Rosa Bühler überlebte das Schreckensszenario der Ankunft, aber schon nach einem Monat musste sie Theresienstadt verlassen: Am 29. September 1942 wurde sie in das Vernichtungslager Treblinka im deutsch besetzten Polen deportiert. Hier endete Rosa Bühlers Leben nach 72 Jahren durch Mord. In Treblinka wurden die meisten Menschen durch Motorabgase erstickt, wer zu gebrechlich war, den Weg vom Bahngleis zu den Gaskammern zurückzulegen, wurde über ausgehobenen Gruben von SS erschossen .
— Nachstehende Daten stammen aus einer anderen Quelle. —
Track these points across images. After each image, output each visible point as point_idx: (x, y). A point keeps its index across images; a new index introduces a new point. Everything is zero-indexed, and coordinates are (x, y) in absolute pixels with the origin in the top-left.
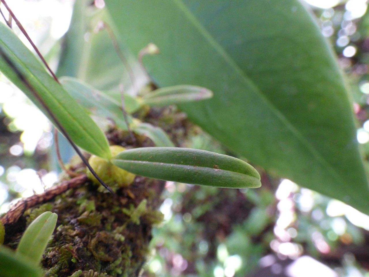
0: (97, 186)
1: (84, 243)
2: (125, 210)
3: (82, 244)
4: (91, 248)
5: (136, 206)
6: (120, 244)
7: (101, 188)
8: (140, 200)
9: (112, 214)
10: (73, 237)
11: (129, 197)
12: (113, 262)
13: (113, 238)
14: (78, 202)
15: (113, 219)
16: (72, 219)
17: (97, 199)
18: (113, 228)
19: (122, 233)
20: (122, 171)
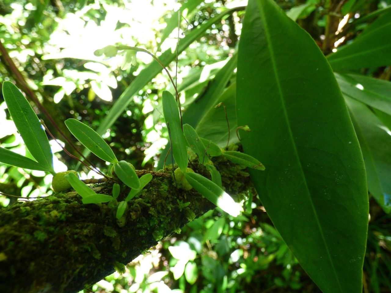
0: (173, 182)
1: (156, 199)
2: (178, 201)
3: (155, 199)
4: (158, 203)
5: (184, 202)
6: (168, 210)
7: (174, 184)
8: (188, 202)
9: (172, 198)
10: (154, 195)
11: (183, 197)
12: (162, 215)
13: (167, 206)
14: (162, 184)
15: (170, 200)
16: (156, 188)
17: (170, 186)
18: (169, 203)
19: (171, 208)
20: (187, 182)
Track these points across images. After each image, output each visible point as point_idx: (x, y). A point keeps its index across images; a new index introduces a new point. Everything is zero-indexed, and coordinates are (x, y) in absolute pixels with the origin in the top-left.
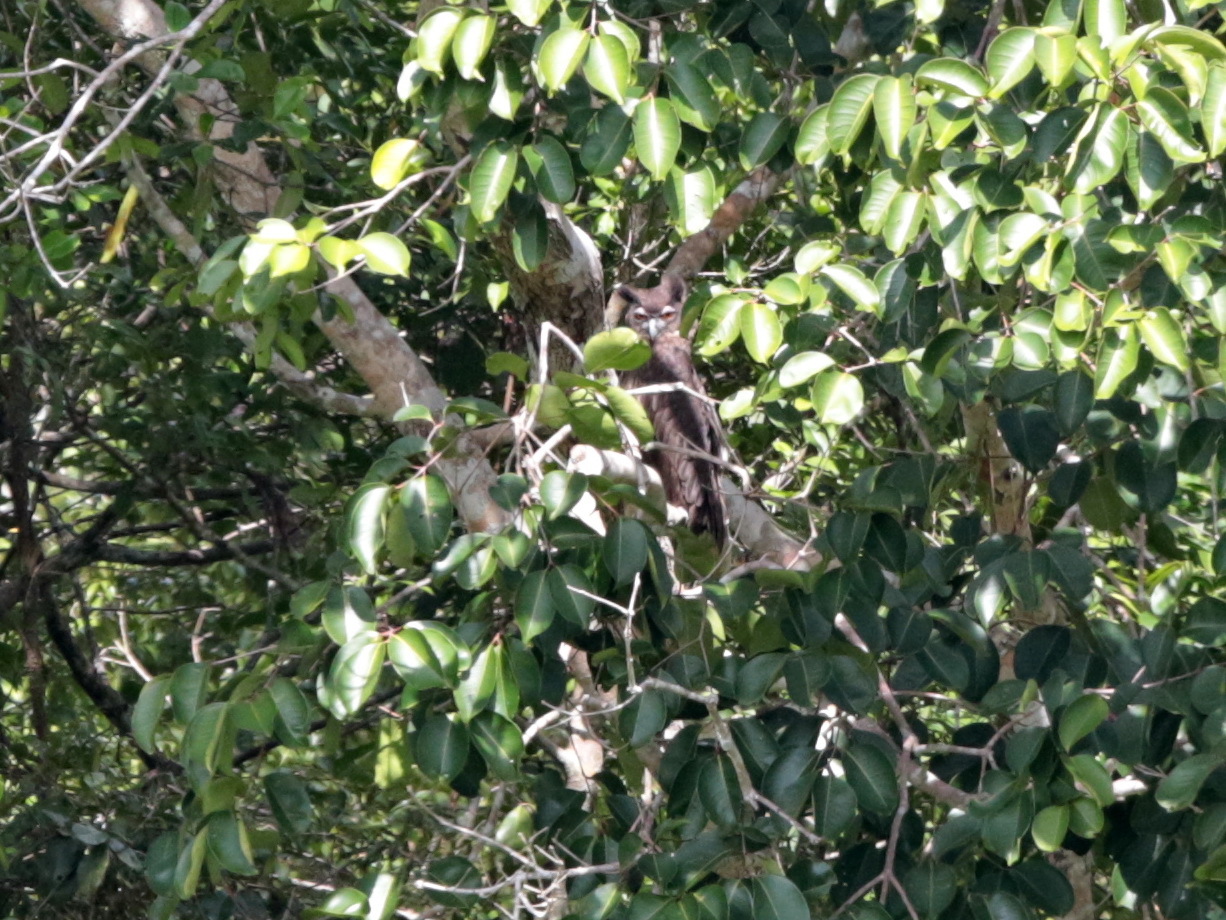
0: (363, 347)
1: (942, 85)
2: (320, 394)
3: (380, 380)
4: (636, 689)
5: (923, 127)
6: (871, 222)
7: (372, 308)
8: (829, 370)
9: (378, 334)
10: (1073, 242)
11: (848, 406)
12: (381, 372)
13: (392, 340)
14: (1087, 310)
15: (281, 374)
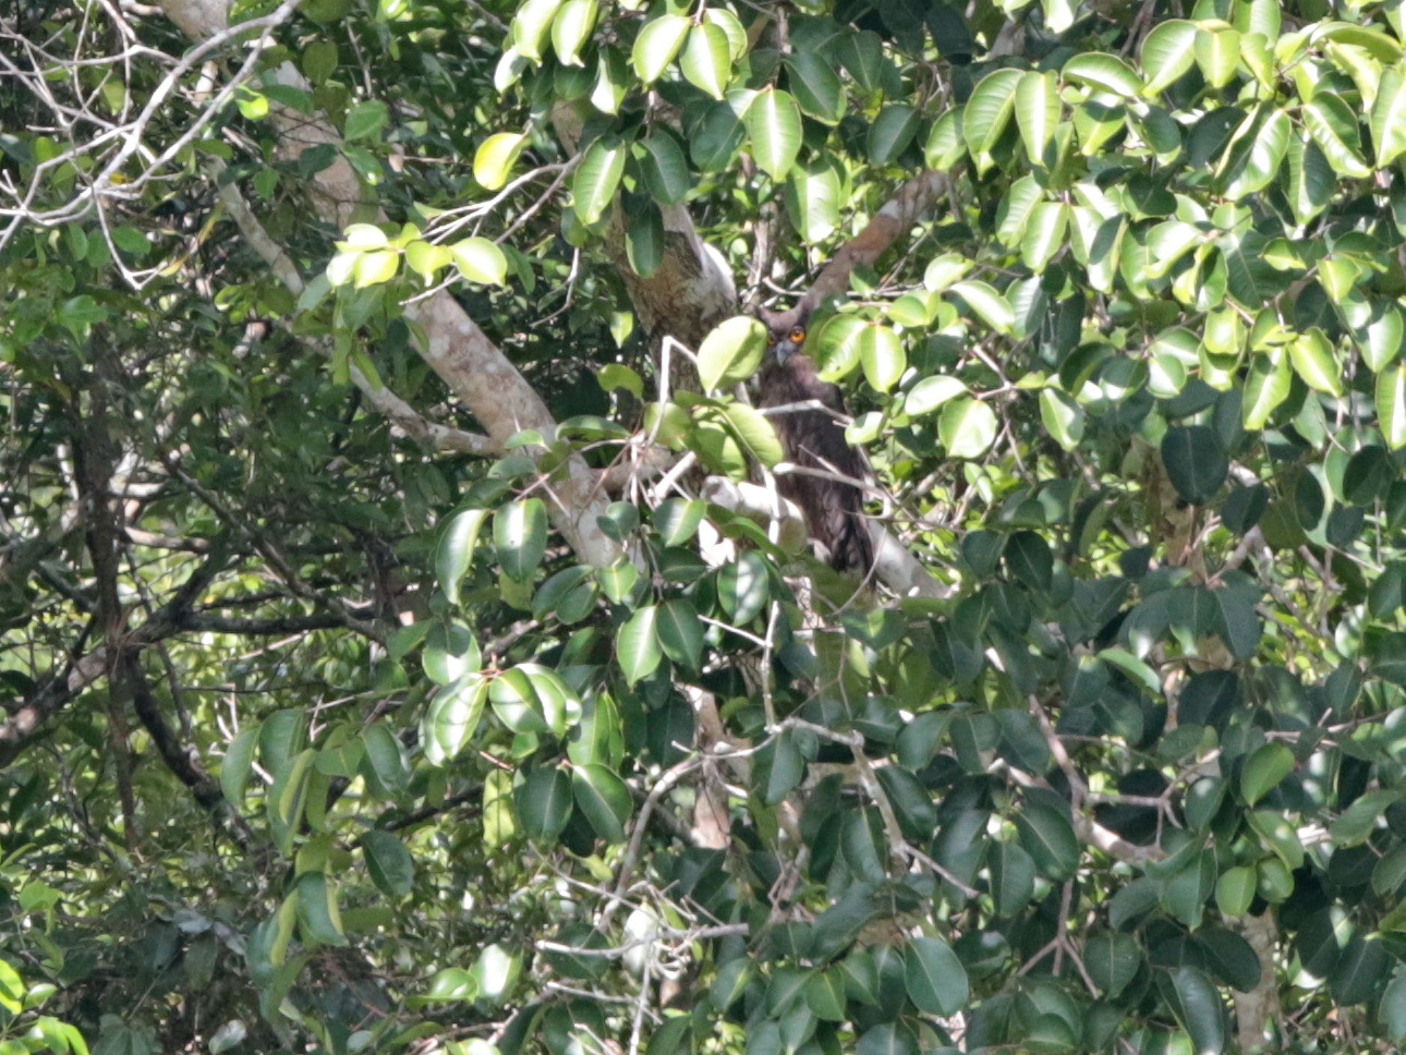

Nach Rosa Bühlers Deportation bereicherte sich der Nazi – Staat ( = Reichfinanzverwaltung), indem er ihr Haus Bergstr.11/1 in Besitz nahm, um es 1943 dann an den Göppinger HJ – Führer Paul Schillo zu verkaufen. Im Restitutionsverfahren, als Herr Schillo angehalten wurde, das Haus an die Erbengemeinschaft von Rosa Bühler zurück zu erstatten, fühlte er sich betrogen: Er hätte sich doch von dem betreffenden Beamten, mit dem er den Kauf ausgehandelt hatte, versichern lassen, dass es keine Erben von Rosa Bühler gebe, die jemals Ansprüche an ihn stellen würden.
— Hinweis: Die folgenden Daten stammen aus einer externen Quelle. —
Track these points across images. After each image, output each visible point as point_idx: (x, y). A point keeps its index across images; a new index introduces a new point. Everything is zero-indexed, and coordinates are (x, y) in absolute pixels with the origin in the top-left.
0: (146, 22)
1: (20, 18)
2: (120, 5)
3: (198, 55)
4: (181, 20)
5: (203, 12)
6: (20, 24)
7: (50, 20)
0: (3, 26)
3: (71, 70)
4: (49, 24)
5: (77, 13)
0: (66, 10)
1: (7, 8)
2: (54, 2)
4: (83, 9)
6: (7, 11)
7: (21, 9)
Aus Rosas näherer Verwandtschaft wurden viele Angehörige von den Nazis ermordet: Ihre Cousine Jeanette Oppenheimer, geb. Heumann, die in München lebte, starb wie Rosa im Vernichtungslager Treblinka.
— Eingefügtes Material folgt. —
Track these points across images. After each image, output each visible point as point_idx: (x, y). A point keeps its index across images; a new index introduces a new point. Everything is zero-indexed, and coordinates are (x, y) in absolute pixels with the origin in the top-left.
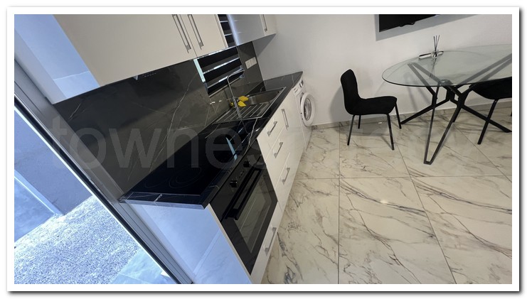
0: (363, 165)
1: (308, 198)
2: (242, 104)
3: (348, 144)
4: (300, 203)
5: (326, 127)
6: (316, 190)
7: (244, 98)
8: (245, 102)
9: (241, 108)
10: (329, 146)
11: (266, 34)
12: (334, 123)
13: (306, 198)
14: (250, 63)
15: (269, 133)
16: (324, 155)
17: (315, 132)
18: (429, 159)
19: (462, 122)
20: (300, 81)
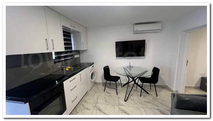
0: (106, 99)
1: (82, 111)
2: (67, 69)
3: (104, 91)
4: (78, 112)
5: (99, 83)
6: (86, 107)
7: (69, 67)
8: (69, 69)
9: (66, 70)
10: (98, 91)
11: (82, 49)
12: (102, 83)
13: (81, 111)
14: (76, 56)
15: (70, 81)
16: (95, 94)
17: (95, 85)
18: (126, 100)
19: (138, 89)
20: (92, 66)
Jeanette Oppenheimer, geb. Heumann

Die in Ulm wohnende Fanny Nathan, geb. Heumann, ebenfalls eine Cousine väterlicherseits, musste in Theresienstadt ihr Leben lassen, Fannys Tochter Sara Nathan wurde in Izbica ermordet. Weiterhin starben in der Shoah vier Kinder von Rosas Cousin Heinrich Heumann sowie ein Kind ihres Cousins Josef Heumann. Ermordet wurden auch Geschwister von Rosas Schwägerin Frieda Bühler geb. Rosenau, der Frau ihres Bruders Hugo.

Zum Andenken an Rosa Bühler wurde am 2. 0ktober 2013 ein Stolperstein nahe ihres ehemaligen Hauses in der Bergstr. 11/1 gelegt.